FIG. 4 shows an example in which another use in the above description "by using another use of the real-time monitor" is used for interrupt prohibition processing. First, the interrupt prohibition processing will be described. The interrupt prohibition process is a process necessary to prevent the destruction of the register value due to the interrupt by prohibiting the interrupt before the save / restore process of the register at the time of task switching. In this example, it is assumed that general-purpose registers R0 to R3 are used for the interrupt prohibition processing. But,
If this interrupt prohibition processing is performed before saving the register, the general-purpose registers R0 to R3 are used, and the value of the register is destroyed before saving. Therefore, the general-purpose registers used in the interrupt processing are substituted for R0 to R3, and the use is restricted to R8 to R11 (55 to 58).
, The value of the register can be prevented from being destroyed. This is another effect of limiting the general-purpose registers to be used.

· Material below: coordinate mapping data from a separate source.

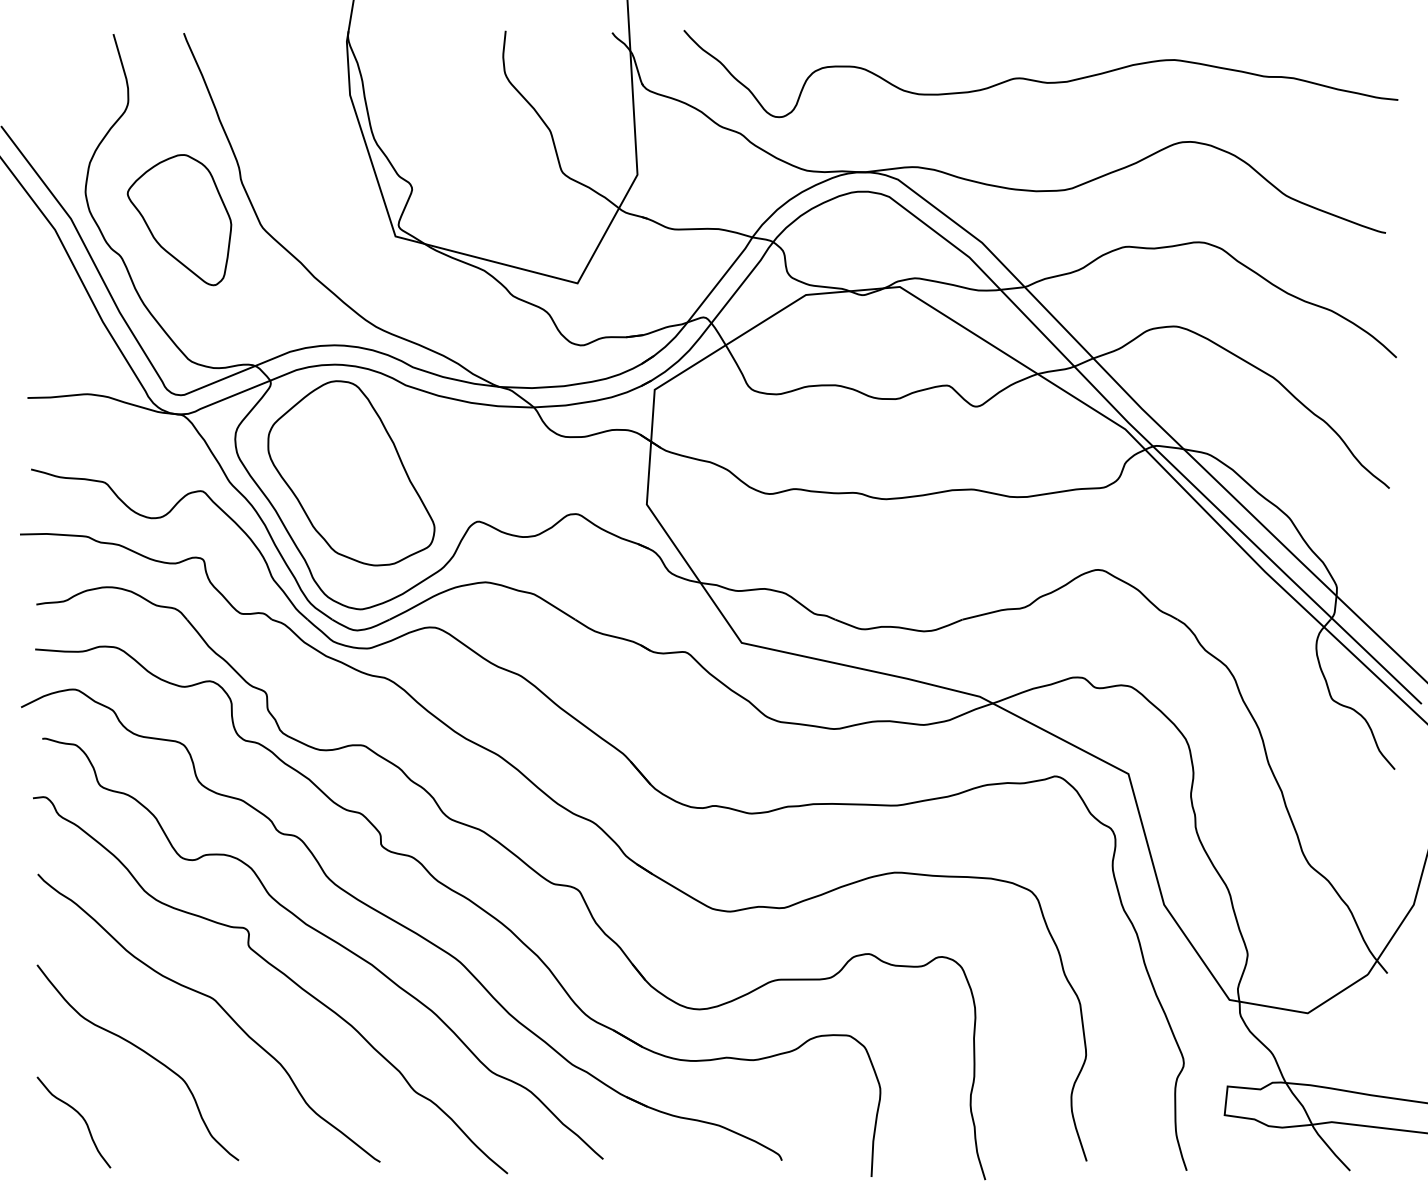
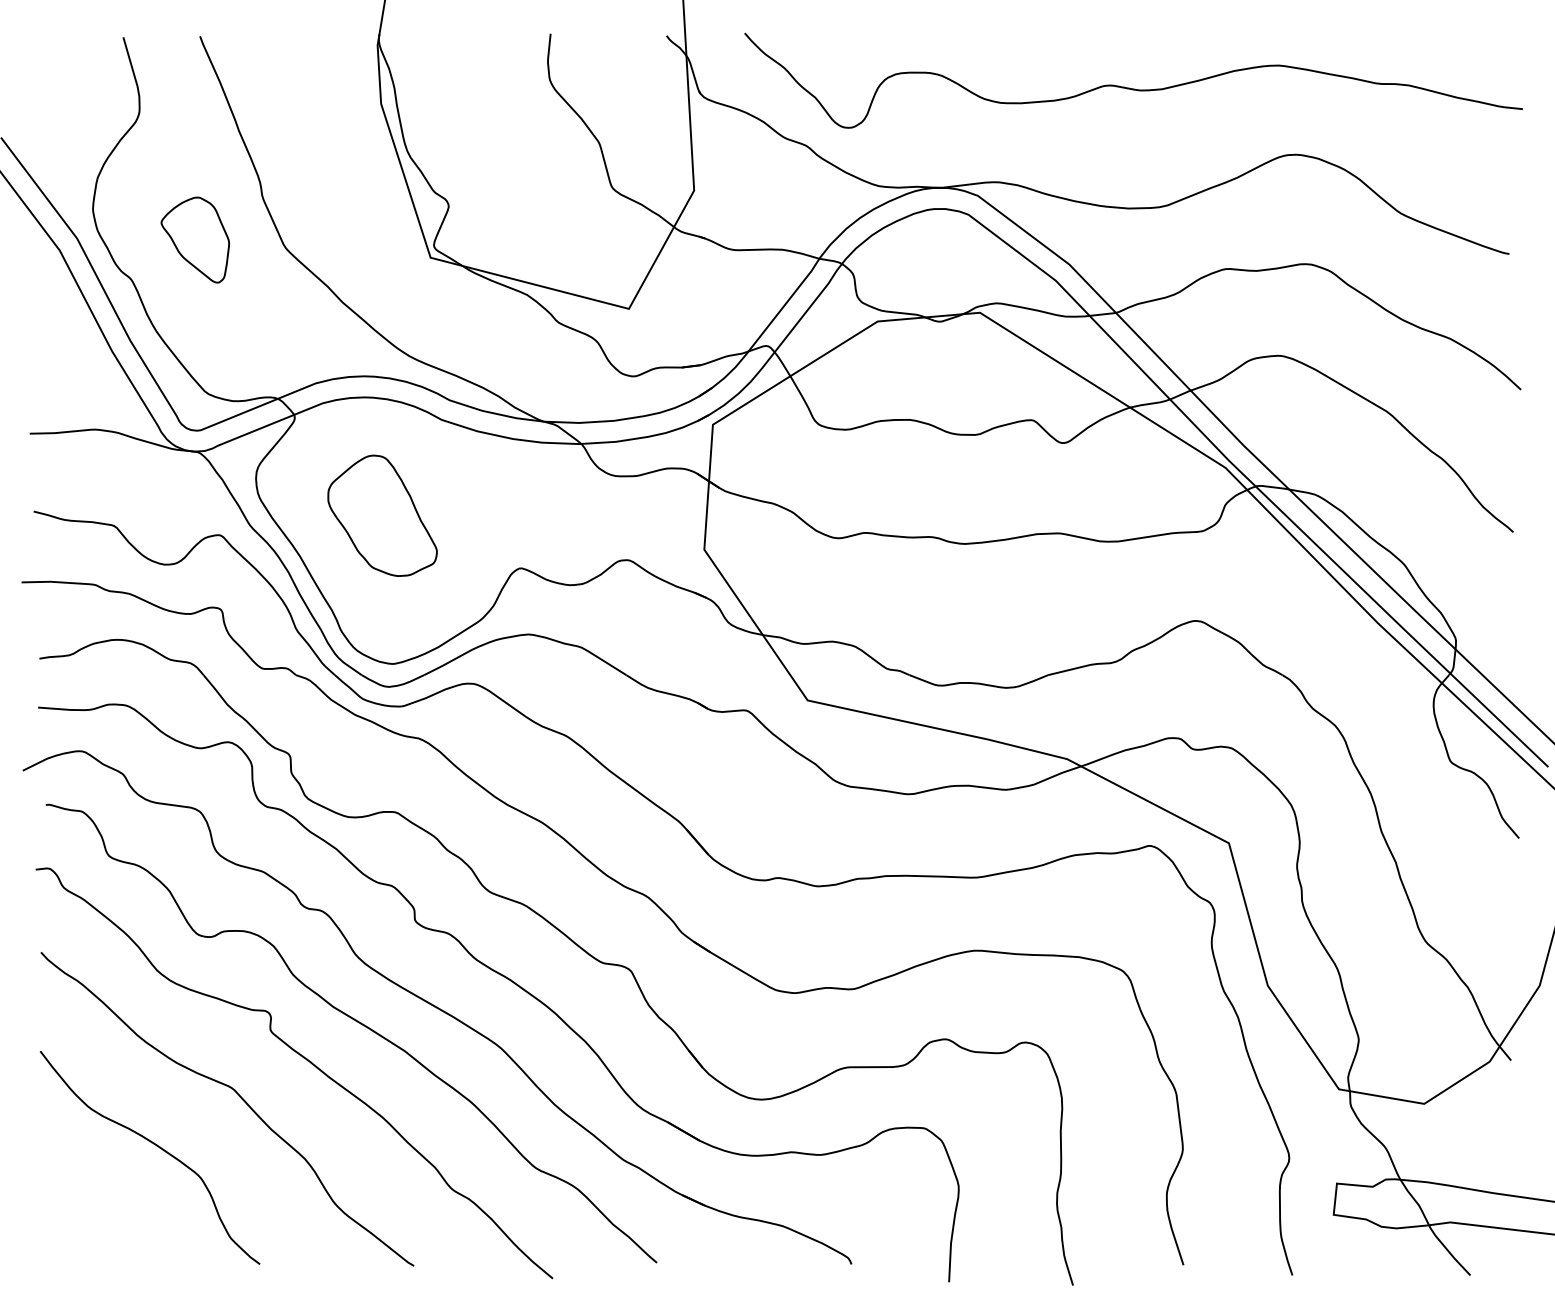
part: (179, 220) -> (195, 240), size x0.6
part: (351, 473) -> (382, 515), size x0.6
curve: (79, 1115) -> (86, 1215), removed

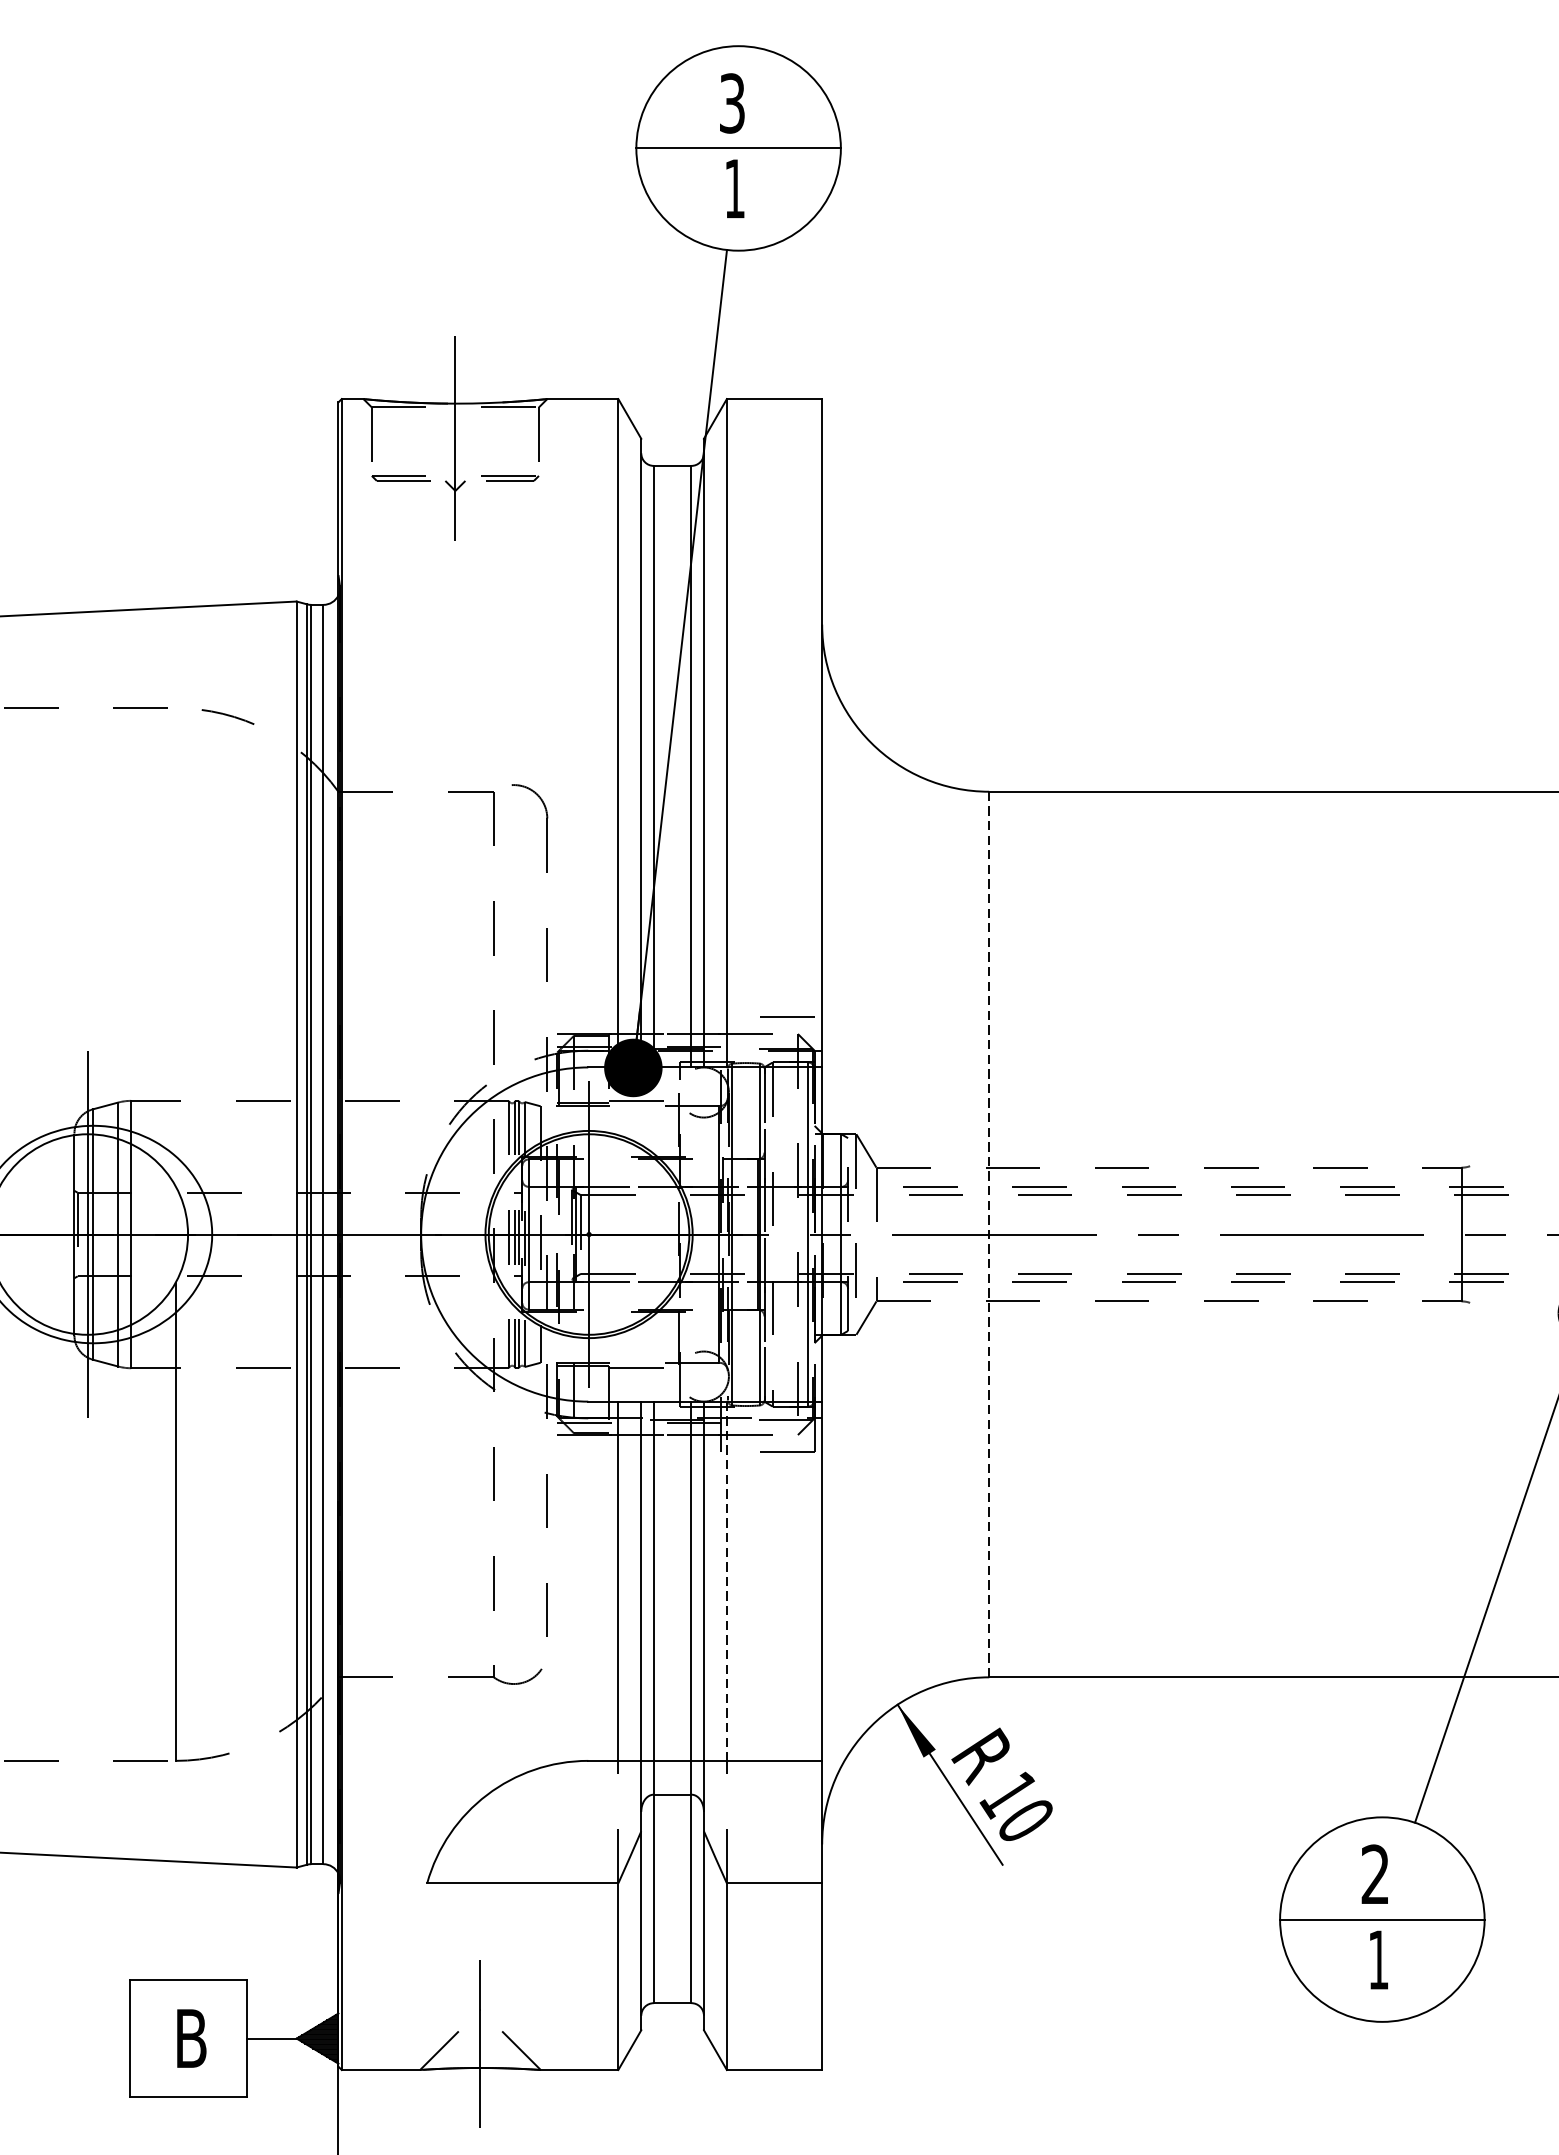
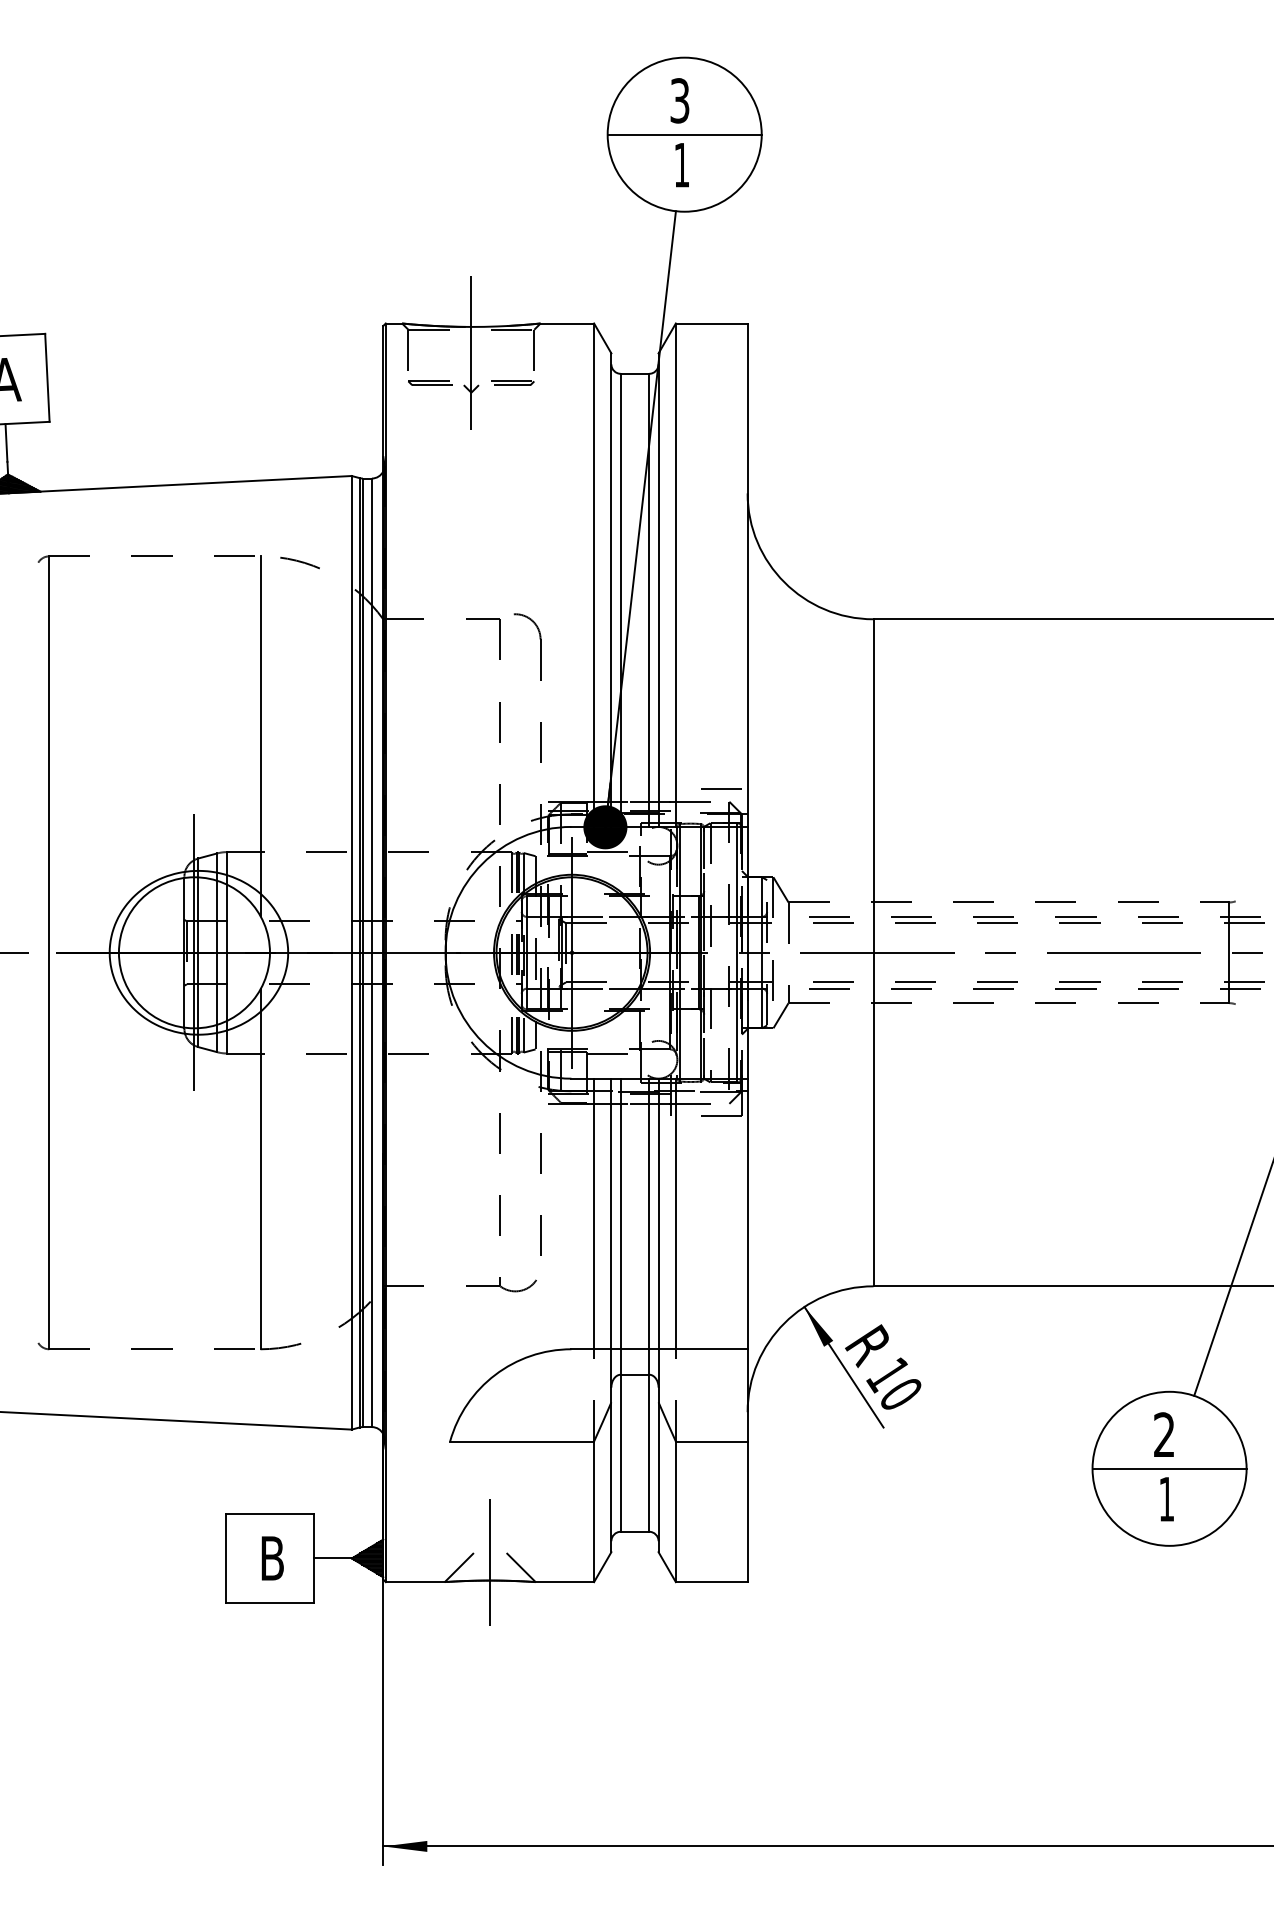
line: (175, 947) -> (260, 736), added
line: (989, 1234) -> (873, 952), dashed -> solid
line: (726, 1581) -> (675, 1214), dashed -> solid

FIG. 5 shows an example in which another use in the above description "by using the real-time monitor for another use" is used to hold an interrupt mask in interrupt prohibition processing. First, the holding of the interrupt mask in the interrupt prohibition process will be described. The interrupt disabling process is performed by masking the interrupt priority bit of the status register. Therefore, it is necessary to hold the state before being masked by some method and to return in the interrupt permission processing. Therefore, the status register immediately before the interrupt prohibition process is saved to R9 (64) which restricts the use, so that the value of the register can be prevented from being destroyed. This is another effect of limiting the general-purpose registers to be used.

[0029]

As described above, according to the present invention, the overhead of the real-time monitor can be reduced and the system performance can be improved by reducing the register save / restore processing.

[Brief description of the drawings]

FIG. 1 is a diagram showing a clear example of use of general-purpose registers of a CPU according to an embodiment of the present invention;

FIG. 2 is an explanatory diagram of register save / restore processing between a general-purpose register and a stack of a CPU according to an embodiment of the present invention;

FIG. 3 shows a register save / restore operation in one embodiment of the present invention.
Flowchart of return processing

FIG. 4 is an explanatory diagram of a usage state of general-purpose registers in interrupt prohibition processing according to the embodiment of the present invention;

FIG. 5 is an explanatory diagram showing how an interrupt mask (status register) is stored in an interrupt prohibiting process according to the embodiment of the present invention;

[Explanation of symbols]

 1, 17, 33, 66 General-purpose register (R0) 2, 18, 34, 67 General-purpose register (R1) 3, 19, 35, 68 General-purpose register (R2) 4, 20, 36, 69 General-purpose register (R3) 5, 21, 37, 51, 60 General purpose register (R4) 6, 22, 38, 52, 61 General purpose register (R5) 7, 23, 39, 53, 62 General purpose register (R6) 8, 24, 40, 54, 63 General purpose Register (R7) 9, 25, 55 General-purpose register (R8) 10, 26, 56, 64 General-purpose register (R9) 11, 27, 57 General-purpose register (R10) 12, 28, 58 General-purpose register (R11) 13, 29 General-purpose Register (R12) 14,30 General-purpose register (R13) 15,31 General-purpose register (R14) 16 General-purpose register (R15)

Claims (3)

[Claims] In a multi-task system, when a CPU having a plurality of general-purpose registers is used, the general-purpose registers used in the task are used for a plurality of purposes, and the general-purpose registers are partially used. monitor. 2. The real-time monitor according to claim 1, wherein a general-purpose register not used in the task is used for interrupt disabling processing. 3. The real-time monitor according to claim 1, wherein a general-purpose register not used in the task is used for temporarily saving the status register before the interrupt disable processing.